November brought a rash of music-related deaths – Chuck Mosely, the 1980s frontman for the great American alternative / funk-metal band Faith No More, on November 9th; Michael Davis (nicknamed ‘Dik Mik’), who in the 1970s operated the appropriately futuristic-sounding ‘audio-generator’ for the legendary ‘space-rock’ band Hawkwind, on November 16th; and Australian-born TV composer Dudley Simpson, who died on November 4th.   Simpson’s career-highlights include the incidental music for Doctor Who during its creepiest phase in the 1970s and the unsettling and pulsating theme tune for The Tomorrow People (1973-79).  Saddest of all for me, however, was the passing on November 18th of Australian guitarist Malcolm Young, co-founder of AC / DC and mastermind behind that band’s mightiest guitar riffs.

 

November was also a bad month for British TV sitcom actors, witnessing the deaths of Keith Barron on November 15th and Rodney Bewes on November 21st.  In between television work, both men appeared occasionally in films – I particularly remember Barron in 1974’s movie adaptation of Edgar Rice Burroughs’ The Land That Time Forgot and Bewes (playing James Mason’s son) in the 1970 adaptation of Bill Naughton’s Spring and Port Wine.  Meanwhile, actor John Hillerman died on November 9th.  Hillerman played Higgins, the snotty English concierge of Tom Selleck’s building in Magnum P.I. (1980-88).  So convincing was he in the role that following his death I was surprised to learn he’d actually hailed from Texas.

INFORMATION SUPPLIED –
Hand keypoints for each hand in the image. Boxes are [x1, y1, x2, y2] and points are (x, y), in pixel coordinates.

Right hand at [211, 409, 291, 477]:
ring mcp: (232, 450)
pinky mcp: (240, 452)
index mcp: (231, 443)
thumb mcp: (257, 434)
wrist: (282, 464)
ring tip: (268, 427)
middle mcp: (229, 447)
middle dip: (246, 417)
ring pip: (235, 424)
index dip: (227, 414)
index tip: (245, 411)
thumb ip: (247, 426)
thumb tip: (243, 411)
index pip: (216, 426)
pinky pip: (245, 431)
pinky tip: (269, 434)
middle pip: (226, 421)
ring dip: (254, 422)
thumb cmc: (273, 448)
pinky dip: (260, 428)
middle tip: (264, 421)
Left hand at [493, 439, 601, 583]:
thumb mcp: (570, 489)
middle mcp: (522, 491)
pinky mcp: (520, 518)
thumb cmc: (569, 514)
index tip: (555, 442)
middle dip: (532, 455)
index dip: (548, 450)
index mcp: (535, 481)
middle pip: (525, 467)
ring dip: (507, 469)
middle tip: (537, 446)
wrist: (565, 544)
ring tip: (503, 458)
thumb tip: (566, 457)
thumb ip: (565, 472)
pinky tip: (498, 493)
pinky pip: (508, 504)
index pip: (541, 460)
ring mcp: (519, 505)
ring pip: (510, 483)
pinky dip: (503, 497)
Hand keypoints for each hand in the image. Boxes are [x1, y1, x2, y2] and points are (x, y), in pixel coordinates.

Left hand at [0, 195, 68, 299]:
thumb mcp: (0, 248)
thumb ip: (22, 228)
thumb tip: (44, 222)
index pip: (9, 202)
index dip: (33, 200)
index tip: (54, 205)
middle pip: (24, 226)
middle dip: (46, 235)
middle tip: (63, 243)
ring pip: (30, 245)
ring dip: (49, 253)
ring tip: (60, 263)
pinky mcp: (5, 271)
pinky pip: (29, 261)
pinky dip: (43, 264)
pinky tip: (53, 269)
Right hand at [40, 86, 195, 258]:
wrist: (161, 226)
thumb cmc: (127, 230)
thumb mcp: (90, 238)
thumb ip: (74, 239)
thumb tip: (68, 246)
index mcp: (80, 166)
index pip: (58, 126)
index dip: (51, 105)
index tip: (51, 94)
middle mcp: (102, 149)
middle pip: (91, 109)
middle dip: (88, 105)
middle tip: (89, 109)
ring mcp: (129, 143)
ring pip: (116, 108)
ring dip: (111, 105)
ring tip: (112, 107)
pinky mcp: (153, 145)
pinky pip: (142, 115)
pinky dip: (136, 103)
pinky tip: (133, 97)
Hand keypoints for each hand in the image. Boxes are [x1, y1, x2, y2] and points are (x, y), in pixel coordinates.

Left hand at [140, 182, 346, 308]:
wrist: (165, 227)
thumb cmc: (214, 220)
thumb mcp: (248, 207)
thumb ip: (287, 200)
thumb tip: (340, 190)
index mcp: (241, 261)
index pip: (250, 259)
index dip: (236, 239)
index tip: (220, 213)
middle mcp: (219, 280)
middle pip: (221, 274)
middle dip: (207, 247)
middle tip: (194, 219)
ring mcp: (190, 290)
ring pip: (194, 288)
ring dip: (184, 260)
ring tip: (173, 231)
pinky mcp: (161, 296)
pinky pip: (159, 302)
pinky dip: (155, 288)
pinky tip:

THINGS TO DO –
1. According to the passage on November's deaths, which character did John Hillerman play in Magnum P.I.?
2. Proceed with the passage on November's deaths from the point where it stops.
The listing is not needed for what comes next.

TASK RESULTS –
1. Higgins, the snotty English concierge of Tom Selleck's building.

2.
© Universal Television

 

Finally, German actress Karin Dor died on November 9th.  In 1967’s You Only Live Twice, the villainous Dor tried unsuccessfully to kill Sean Connery’s James Bond by trapping him in a plummeting airplane.  Then her boss Ernst Stavros Blofeld (Donald Pleasence) punished her for her failure by dropping her through a trapdoor into a pool of hungry piranha fish – and lo, a cinematic cliché was born.

 

On December 6th, France mourned the death of its very own Elvis Presley, the Gallic rock-and-roller Johnny Hallyday.  I’m unfamiliar with Hallyday’s music, but fondly remember his acting performance in the 2002 movie L’Homme du Train.  In this, he starred alongside Jean Rochefort, who’d died just two months previously.  Indeed, the film’s ending, where both men die simultaneously and wind up standing together in ghost form on an ethereal railway platform, seems sadly and eerily prophetic now.  Five days later saw the death of English entertainer Keith Chegwin, whose relentlessly cheery presence was a staple of British children’s TV during the 1970s and 1980s, especially in Swap Shop (1976-82) and Cheggers Plays Pop (1978-86).  Later, self-deprecatingly and post-modernly, Chegwin played himself in Ricky Gervais’s TV comedy Life’s Too Short (2011-13) and the movie Kill Keith (2011); but I liked him best for his appearance, at the age of 14, as Fleance in Roman Polanski’s ultra-violent version of Macbeth (1971).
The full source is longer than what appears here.